In the listing below, a line holding "is a very useful" and a line holding "Caution: inexperienced 3D" mark the range. Retype both exactly, with all lines between them.

STUDY MATERIAL:
BEGIN

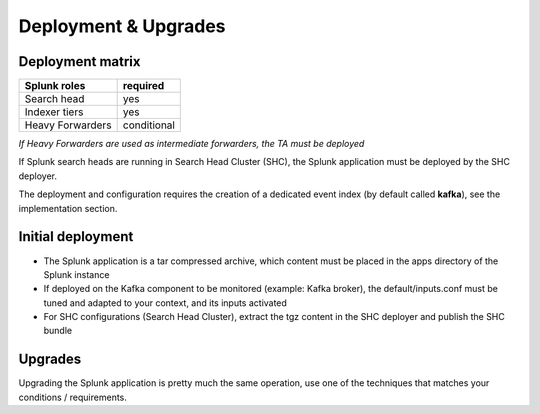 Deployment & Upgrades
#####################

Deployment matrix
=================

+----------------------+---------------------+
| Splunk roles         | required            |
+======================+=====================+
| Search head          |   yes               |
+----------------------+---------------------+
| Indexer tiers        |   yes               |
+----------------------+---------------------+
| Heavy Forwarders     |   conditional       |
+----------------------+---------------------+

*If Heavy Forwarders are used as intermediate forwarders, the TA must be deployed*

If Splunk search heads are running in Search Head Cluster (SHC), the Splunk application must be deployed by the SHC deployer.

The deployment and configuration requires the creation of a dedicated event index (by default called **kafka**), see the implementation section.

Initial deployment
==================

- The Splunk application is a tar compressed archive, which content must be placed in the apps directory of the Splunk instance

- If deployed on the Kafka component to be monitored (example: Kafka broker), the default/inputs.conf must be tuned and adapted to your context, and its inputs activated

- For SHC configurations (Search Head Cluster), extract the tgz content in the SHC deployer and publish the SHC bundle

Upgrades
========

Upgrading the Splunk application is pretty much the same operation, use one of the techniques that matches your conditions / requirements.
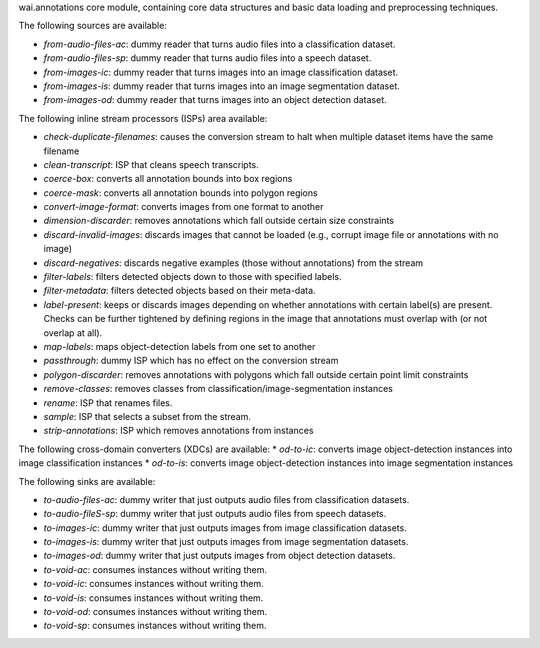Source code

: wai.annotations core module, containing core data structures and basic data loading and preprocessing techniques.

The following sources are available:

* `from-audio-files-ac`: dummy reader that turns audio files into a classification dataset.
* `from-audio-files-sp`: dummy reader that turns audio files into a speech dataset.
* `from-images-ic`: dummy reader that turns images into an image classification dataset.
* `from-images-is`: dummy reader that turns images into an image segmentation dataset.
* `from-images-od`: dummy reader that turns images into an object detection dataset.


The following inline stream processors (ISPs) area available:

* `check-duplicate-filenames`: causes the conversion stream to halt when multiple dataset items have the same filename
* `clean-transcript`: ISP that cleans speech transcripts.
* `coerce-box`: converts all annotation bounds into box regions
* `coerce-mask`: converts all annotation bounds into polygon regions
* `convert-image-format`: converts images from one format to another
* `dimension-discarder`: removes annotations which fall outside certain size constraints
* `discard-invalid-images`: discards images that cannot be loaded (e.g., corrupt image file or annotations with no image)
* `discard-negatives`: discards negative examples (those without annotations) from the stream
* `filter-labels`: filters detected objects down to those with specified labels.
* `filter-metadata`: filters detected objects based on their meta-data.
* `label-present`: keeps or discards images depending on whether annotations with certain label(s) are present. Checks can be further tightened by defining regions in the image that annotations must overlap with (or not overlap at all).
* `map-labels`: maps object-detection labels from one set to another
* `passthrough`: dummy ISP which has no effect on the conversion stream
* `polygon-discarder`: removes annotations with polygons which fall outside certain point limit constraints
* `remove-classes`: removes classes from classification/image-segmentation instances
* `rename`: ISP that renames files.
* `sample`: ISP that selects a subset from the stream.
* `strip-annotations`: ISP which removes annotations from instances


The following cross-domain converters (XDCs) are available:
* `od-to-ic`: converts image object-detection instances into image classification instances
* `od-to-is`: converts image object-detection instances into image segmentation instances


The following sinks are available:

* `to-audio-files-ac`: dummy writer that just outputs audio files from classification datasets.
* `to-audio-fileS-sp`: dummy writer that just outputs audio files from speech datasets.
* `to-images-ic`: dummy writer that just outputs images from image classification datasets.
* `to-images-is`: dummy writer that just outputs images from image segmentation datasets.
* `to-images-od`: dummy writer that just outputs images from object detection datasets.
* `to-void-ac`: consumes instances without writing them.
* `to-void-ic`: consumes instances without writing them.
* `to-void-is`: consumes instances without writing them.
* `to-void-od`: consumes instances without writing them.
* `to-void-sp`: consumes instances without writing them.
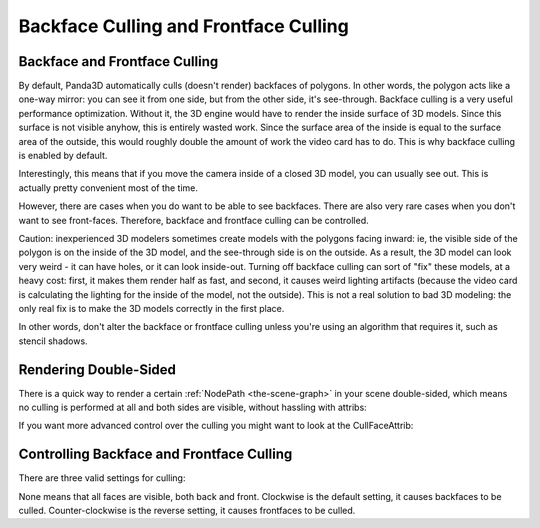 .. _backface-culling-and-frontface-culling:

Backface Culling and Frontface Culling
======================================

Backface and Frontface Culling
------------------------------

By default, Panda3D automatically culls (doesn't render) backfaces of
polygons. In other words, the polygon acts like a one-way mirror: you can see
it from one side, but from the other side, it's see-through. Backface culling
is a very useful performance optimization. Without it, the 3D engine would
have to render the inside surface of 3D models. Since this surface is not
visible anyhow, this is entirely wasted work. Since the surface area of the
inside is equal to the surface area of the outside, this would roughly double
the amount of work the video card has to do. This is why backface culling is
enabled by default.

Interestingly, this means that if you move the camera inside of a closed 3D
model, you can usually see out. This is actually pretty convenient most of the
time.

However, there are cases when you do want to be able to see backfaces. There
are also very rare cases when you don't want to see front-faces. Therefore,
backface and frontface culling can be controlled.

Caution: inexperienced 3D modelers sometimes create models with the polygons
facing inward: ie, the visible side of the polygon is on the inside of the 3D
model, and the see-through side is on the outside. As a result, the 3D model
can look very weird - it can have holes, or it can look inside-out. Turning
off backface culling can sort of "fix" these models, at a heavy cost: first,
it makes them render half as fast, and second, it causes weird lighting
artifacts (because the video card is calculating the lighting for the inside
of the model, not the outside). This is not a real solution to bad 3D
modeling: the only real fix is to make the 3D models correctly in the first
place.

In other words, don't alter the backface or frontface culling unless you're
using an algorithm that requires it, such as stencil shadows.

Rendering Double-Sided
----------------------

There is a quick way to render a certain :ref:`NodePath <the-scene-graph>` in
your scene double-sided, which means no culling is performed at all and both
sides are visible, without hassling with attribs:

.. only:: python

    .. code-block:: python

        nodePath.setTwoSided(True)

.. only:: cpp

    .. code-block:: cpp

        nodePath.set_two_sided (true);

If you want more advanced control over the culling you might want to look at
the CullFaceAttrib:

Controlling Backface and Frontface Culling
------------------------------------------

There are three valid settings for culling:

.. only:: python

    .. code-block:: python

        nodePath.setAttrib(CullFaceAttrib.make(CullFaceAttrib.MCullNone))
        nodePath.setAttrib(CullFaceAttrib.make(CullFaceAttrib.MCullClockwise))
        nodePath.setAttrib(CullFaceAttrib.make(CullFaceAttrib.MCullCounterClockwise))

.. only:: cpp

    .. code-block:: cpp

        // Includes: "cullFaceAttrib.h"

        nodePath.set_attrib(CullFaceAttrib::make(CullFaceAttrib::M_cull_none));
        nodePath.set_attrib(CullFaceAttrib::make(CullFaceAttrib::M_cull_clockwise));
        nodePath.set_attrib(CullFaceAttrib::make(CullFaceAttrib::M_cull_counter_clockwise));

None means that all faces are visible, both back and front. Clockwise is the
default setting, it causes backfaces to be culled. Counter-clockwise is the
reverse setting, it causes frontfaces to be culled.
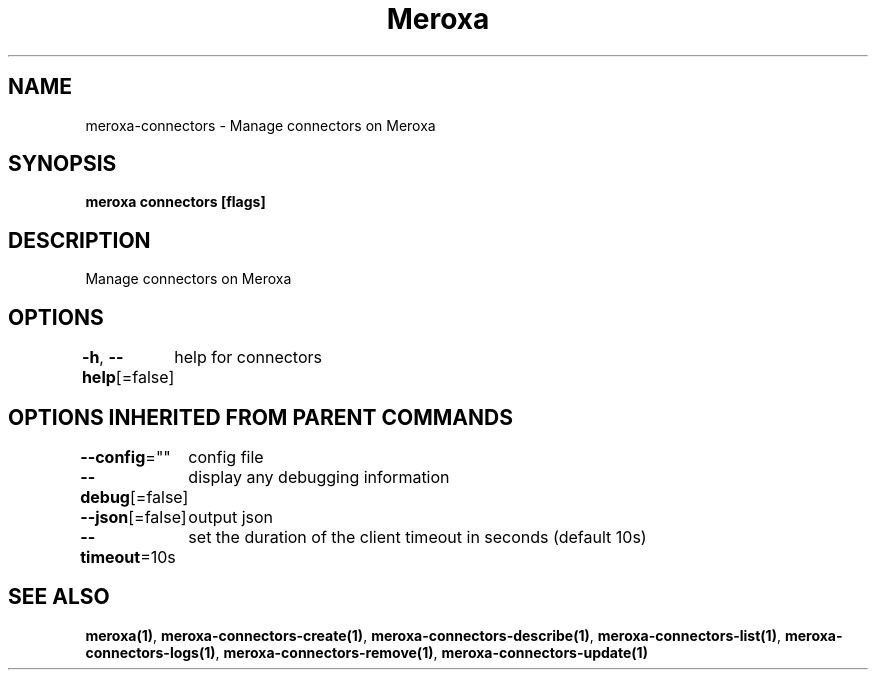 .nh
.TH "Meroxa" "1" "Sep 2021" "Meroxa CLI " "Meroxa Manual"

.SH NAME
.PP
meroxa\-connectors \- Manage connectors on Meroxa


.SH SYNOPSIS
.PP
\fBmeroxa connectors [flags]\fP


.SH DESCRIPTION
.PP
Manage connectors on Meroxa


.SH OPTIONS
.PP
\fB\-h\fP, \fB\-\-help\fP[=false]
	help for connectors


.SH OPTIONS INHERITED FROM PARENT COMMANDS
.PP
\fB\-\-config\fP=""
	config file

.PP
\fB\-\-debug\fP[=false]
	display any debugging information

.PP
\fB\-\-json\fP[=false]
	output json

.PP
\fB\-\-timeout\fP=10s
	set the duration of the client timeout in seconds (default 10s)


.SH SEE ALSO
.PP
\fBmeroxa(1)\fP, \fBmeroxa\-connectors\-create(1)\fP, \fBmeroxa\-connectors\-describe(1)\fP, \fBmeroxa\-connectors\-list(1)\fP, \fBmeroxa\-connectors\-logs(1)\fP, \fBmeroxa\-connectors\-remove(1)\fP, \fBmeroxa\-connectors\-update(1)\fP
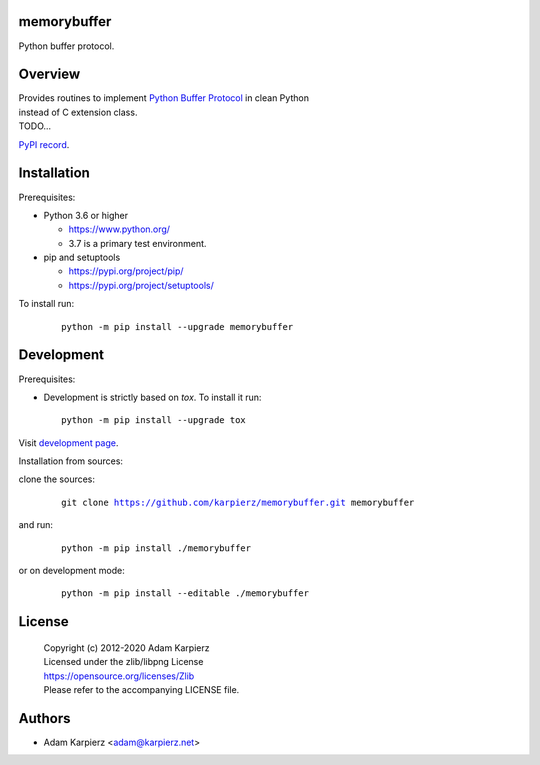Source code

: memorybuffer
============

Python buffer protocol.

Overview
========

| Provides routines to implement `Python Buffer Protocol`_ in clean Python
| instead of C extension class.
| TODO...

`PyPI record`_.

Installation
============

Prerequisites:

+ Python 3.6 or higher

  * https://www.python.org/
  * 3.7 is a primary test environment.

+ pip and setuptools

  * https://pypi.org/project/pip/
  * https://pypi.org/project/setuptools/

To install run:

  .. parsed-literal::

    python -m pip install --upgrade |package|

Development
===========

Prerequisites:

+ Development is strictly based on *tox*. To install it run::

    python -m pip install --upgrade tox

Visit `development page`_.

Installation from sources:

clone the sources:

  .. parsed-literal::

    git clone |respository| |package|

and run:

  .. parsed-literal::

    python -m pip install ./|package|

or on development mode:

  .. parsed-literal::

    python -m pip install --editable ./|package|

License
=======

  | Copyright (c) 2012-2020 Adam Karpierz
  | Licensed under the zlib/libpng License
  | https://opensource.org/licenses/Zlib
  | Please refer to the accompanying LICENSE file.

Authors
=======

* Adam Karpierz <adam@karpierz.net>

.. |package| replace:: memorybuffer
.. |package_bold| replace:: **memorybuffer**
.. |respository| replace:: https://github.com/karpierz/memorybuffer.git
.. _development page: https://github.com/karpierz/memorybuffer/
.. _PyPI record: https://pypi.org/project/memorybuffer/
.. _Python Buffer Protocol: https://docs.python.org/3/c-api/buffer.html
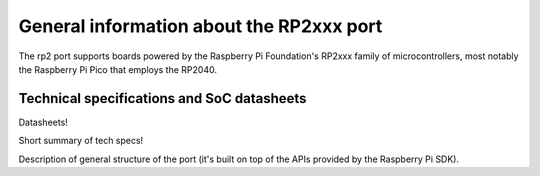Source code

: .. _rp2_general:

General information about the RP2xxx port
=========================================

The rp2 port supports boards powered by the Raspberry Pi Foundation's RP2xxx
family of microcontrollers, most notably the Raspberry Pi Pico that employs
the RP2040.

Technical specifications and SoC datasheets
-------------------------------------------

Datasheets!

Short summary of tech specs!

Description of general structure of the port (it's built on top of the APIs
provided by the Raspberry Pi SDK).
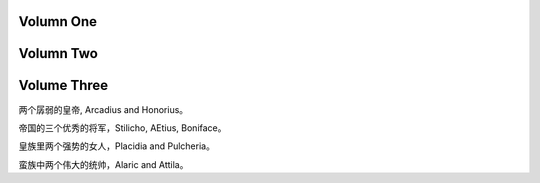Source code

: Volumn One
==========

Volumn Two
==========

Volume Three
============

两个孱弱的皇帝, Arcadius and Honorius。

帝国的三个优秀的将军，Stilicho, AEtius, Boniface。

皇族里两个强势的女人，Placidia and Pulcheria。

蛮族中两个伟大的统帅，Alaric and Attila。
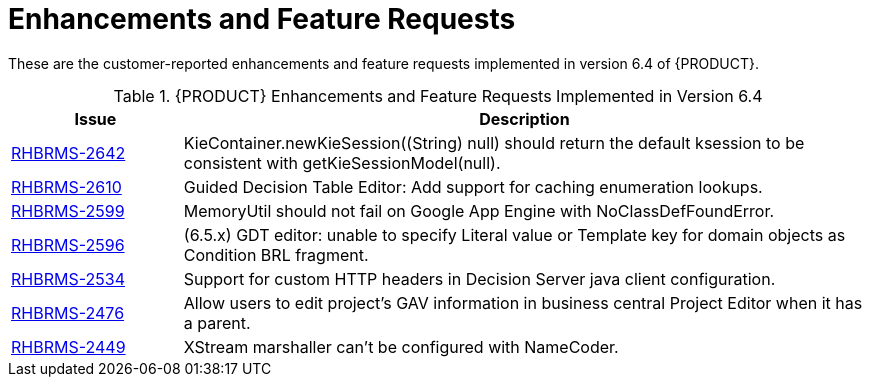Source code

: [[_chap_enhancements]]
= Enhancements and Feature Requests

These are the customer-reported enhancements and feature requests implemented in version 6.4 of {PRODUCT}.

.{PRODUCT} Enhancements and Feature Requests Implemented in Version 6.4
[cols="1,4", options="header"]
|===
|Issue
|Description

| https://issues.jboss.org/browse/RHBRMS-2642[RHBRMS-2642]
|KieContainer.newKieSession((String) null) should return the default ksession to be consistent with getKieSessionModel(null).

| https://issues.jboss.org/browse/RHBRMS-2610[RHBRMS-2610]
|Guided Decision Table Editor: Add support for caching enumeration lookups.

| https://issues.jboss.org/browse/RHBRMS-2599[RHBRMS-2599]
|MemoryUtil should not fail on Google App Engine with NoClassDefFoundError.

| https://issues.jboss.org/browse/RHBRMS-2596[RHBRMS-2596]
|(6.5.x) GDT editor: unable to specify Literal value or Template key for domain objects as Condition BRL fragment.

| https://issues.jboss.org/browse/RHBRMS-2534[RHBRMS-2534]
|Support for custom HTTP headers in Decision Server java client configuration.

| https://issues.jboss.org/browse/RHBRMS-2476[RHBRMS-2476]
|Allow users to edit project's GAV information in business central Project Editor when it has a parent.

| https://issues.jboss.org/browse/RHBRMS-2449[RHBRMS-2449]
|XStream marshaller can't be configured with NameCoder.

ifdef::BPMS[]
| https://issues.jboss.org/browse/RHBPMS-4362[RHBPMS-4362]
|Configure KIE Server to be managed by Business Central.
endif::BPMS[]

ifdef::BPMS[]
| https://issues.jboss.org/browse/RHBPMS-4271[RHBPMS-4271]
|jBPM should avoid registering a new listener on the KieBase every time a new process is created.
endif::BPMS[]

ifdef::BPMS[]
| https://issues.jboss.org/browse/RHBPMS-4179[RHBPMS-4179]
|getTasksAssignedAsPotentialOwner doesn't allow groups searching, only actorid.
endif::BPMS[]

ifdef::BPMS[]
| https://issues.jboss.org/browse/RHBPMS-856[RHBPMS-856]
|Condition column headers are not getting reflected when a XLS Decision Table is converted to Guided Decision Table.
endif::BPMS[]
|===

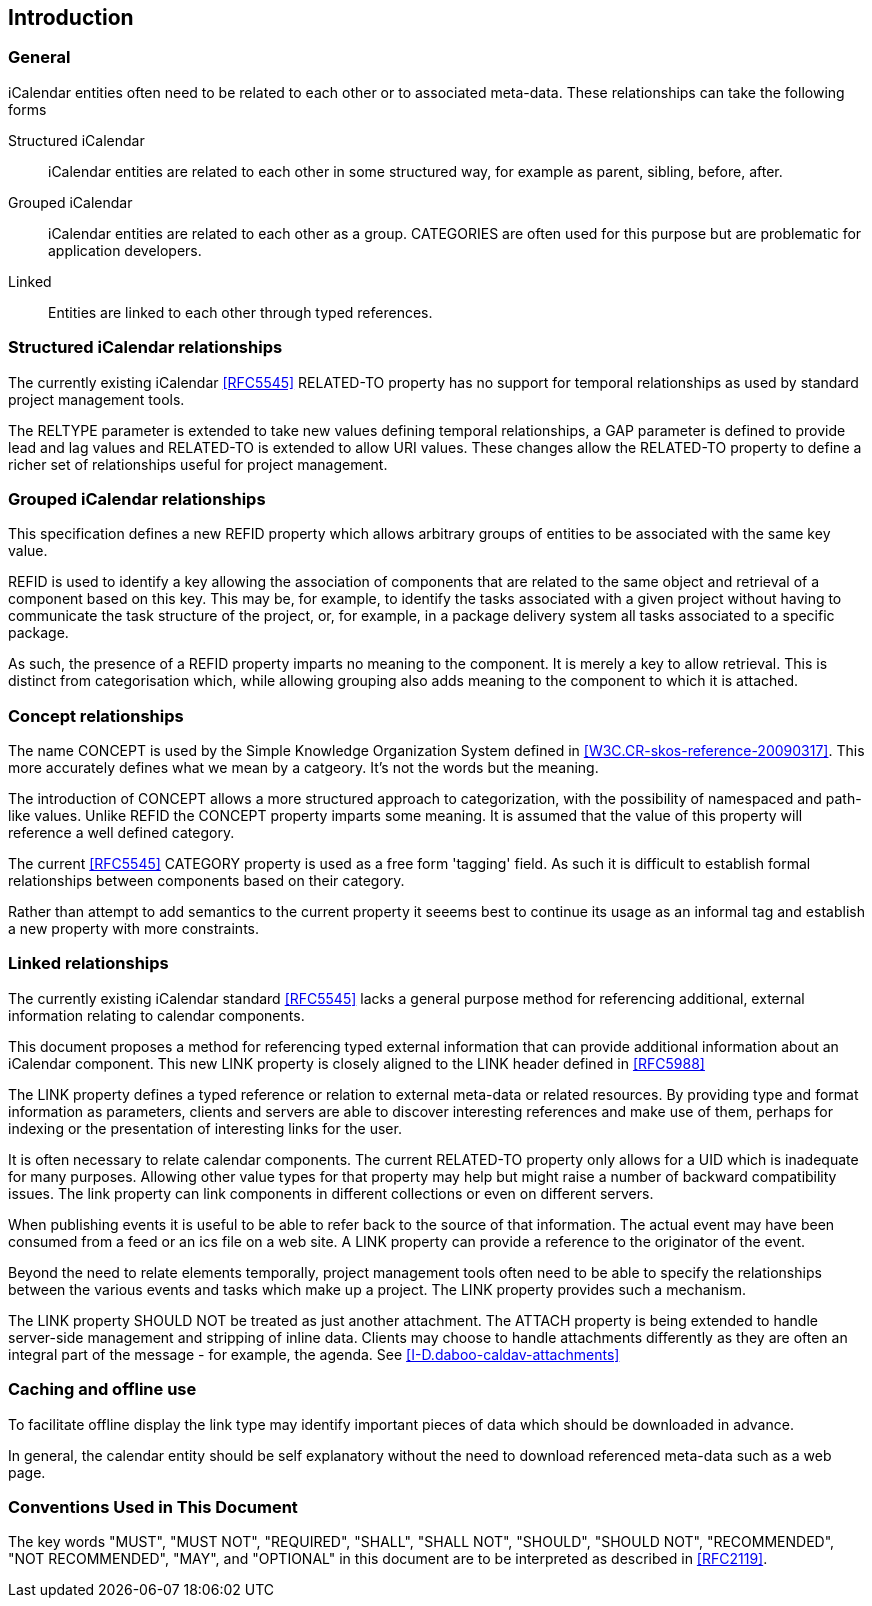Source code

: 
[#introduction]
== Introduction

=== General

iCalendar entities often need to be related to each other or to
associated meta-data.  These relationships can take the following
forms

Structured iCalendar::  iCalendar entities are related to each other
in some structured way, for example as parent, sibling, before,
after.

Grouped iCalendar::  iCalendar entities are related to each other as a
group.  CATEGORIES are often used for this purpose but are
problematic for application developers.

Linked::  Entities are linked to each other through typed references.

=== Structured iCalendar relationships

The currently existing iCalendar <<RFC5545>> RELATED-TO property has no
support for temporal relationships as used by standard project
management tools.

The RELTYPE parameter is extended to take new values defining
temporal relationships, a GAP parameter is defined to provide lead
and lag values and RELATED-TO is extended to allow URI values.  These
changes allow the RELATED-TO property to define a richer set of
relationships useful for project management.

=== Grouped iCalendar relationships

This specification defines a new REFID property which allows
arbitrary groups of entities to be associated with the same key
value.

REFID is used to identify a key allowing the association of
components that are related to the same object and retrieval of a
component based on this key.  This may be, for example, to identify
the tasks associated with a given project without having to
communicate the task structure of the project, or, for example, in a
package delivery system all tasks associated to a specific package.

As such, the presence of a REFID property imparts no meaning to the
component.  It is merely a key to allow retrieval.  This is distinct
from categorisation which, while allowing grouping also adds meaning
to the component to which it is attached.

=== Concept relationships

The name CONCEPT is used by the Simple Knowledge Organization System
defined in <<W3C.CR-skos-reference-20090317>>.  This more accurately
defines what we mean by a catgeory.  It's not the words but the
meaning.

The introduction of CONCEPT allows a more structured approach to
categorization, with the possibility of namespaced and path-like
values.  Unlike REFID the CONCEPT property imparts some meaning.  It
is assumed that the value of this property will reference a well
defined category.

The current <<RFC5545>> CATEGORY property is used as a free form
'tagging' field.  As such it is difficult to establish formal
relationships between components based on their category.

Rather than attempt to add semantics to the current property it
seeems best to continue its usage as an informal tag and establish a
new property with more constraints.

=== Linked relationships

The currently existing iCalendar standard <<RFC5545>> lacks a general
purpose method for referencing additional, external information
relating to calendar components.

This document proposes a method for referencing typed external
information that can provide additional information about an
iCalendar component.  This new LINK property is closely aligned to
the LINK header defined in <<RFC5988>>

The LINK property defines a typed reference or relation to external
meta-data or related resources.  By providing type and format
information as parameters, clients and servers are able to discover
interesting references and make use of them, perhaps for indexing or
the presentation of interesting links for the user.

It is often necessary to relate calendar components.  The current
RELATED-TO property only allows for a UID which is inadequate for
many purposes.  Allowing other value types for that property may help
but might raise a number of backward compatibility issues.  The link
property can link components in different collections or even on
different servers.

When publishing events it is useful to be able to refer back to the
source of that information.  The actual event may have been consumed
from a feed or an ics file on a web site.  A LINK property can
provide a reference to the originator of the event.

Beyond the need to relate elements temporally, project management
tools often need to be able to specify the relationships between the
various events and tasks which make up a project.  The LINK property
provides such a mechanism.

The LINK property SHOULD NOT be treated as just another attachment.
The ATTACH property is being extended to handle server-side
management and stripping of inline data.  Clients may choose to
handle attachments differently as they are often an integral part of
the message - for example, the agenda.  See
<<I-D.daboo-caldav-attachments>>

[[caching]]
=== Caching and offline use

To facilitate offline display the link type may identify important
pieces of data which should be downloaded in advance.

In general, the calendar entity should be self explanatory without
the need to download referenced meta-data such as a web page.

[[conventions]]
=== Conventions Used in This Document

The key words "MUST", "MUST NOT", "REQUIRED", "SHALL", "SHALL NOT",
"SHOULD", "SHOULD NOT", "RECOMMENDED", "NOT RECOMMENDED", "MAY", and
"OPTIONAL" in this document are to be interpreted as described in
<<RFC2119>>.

END

RESPONSE AREA:
is a very useful performance optimization. Without it, the 3D engine would
have to render the inside surface of 3D models. Since this surface is not
visible anyhow, this is entirely wasted work. Since the surface area of the
inside is equal to the surface area of the outside, this would roughly double
the amount of work the video card has to do. This is why backface culling is
enabled by default.

Interestingly, this means that if you move the camera inside of a closed 3D
model, you can usually see out. This is actually pretty convenient most of the
time.

However, there are cases when you do want to be able to see backfaces. There
are also very rare cases when you don't want to see front-faces. Therefore,
backface and frontface culling can be controlled.

Caution: inexperienced 3D modelers sometimes create models with the polygons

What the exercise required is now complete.